There’s nothing like inquiring along the lines of “Are you open for lunch, what have you got, how much is it, I’m hungry?” for raising smiles all round.

At Baraka, for instance, I get to meet young Mahamud Farah and enjoy the glowing pride he is taking in running the family business and his excitement about serving the tucker of his Somalian ancestry.

He promises that the next time I visit he’ll run the place’s lamb soup/broth by me, and based on luscious experiences at Safari, Yemeni Restaurant and Khartoum Centre, that’s something to be anticipated with relish.

In the meantime, I am well pleased with my mid-week lunch.

It’s no surprise that in talking with Mahamud I discover my options fall broadly into the meat-and-rice or pasta categories.

A young family is tucking into a communal bowl of spaghetti nearby, but the African/pasta connection is one I have yet to get my head around. Perhaps it’s because we eat so much pasta at home. It’s something to work on, though, as so many African eateries do pasta and ignoring the colonial Italian influence on north African food is a form of denial.

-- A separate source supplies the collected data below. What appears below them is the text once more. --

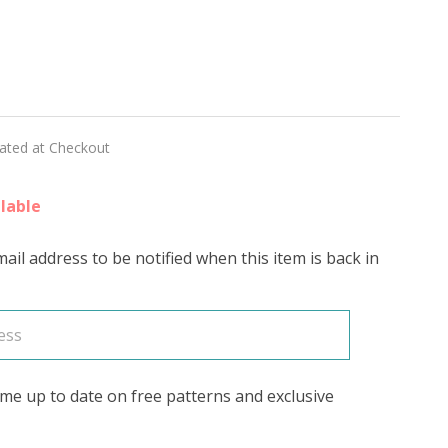
CA
lated at Checkout
lable
ail address to be notified when this item is back in
me up to date on free patterns and exclusive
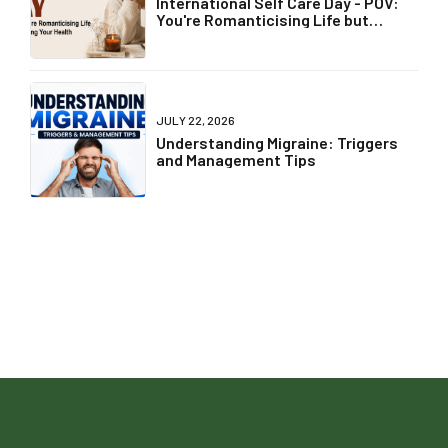
International Self Care Day - POV:
You're Romanticising Life but
Ignoring Your Health
JULY 22, 2026
Understanding Migraine: Triggers
and Management Tips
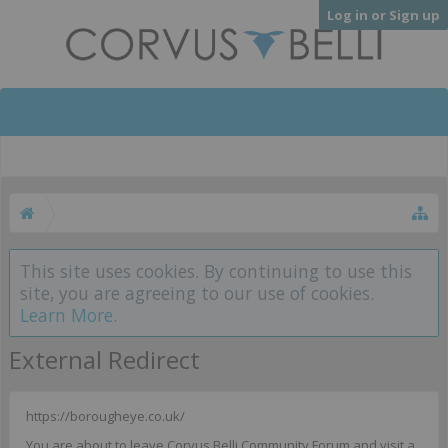
Log in or Sign up
This site uses cookies. By continuing to use this
site, you are agreeing to our use of cookies.
Learn More.
External Redirect
https://borougheye.co.uk/
You are about to leave Corvus Belli Community Forum and visit a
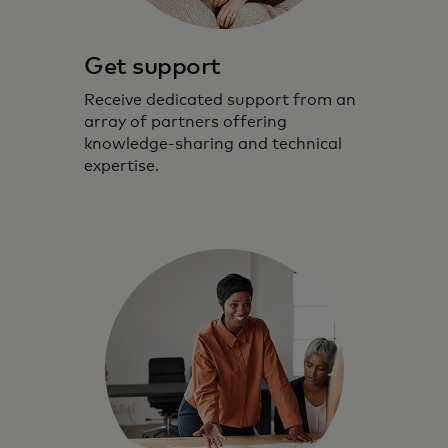
Get support
Receive dedicated support from an
array of partners offering
knowledge-sharing and technical
expertise.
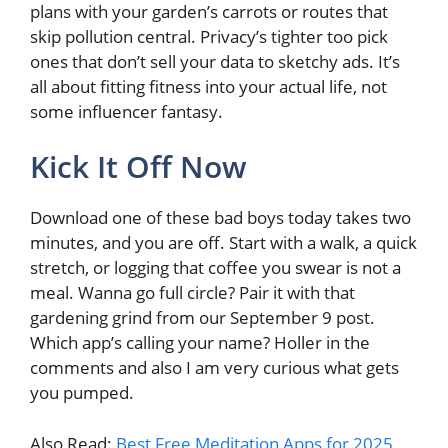
plans with your garden’s carrots or routes that
skip pollution central. Privacy’s tighter too pick
ones that don’t sell your data to sketchy ads. It’s
all about fitting fitness into your actual life, not
some influencer fantasy.
Kick It Off Now
Download one of these bad boys today takes two
minutes, and you are off. Start with a walk, a quick
stretch, or logging that coffee you swear is not a
meal. Wanna go full circle? Pair it with that
gardening grind from our September 9 post.
Which app’s calling your name? Holler in the
comments and also I am very curious what gets
you pumped.
Also Read:
Best Free Meditation Apps for 2025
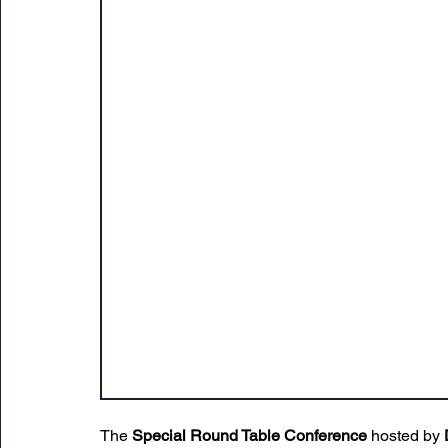
Sunday Citadel Alert
Entrepreneurship
DC 
DG Shipping Circulars
Ship Safety
MarineX
The 
Special Round Table Conference
 hosted by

In the meantime, meat-and-rice it is.

Despite the lack of a menu, I have – by now – a good idea of what is coming my way.

The rice is bare bones but wonderful. No vegetable quotient, not even onion; just perfect rice cooked in stock and seasoned with a little pepper. The lamb stew that sits atop the rice is mild almost to the point of blandness, but is fixed right smartly with liberal usage of the little pot of chilli sauce that accompanies.

Another plate has pan-fried lamb that is much more tasty, with fat that is easily trimmed. Alongside is a salad of lettuce, spring onions, onion and capsicum that is just right.

My $13 lunch come with a glass of an OK mango/lemon drink, while a bottle of chilled water is placed on my table well before the food arrives.

This is simple, plain food with a kick. I am coming to think of this sort of north African fare as the Footscray equivalent of American soul food. I love it lots.

Thanks to the big telly right opposite my table, I am privileged to share my lunch with that noted ethnic tucker zealot Bill O’Reilly.

The sound is turned down as that rascal does his thing on his Fox News TV show, but I just know he’s raving about cheap eats rather than banging on about what an evil comminist the prez is. On ya, Bill!

Baraka has been open a month.

The premises it inhabits formerly housed a relatively formal Indian place that was short-lived. I never got to try it out as it was never open when I passed by. Before that it was a cheapo Indian place of no great distinguishment.

The place’s Indian history is still plain to see via the art work that continues to adorn the walls.

As time goes by, I hope Mahamud makes the place his own and finds himself with a winner on his hands.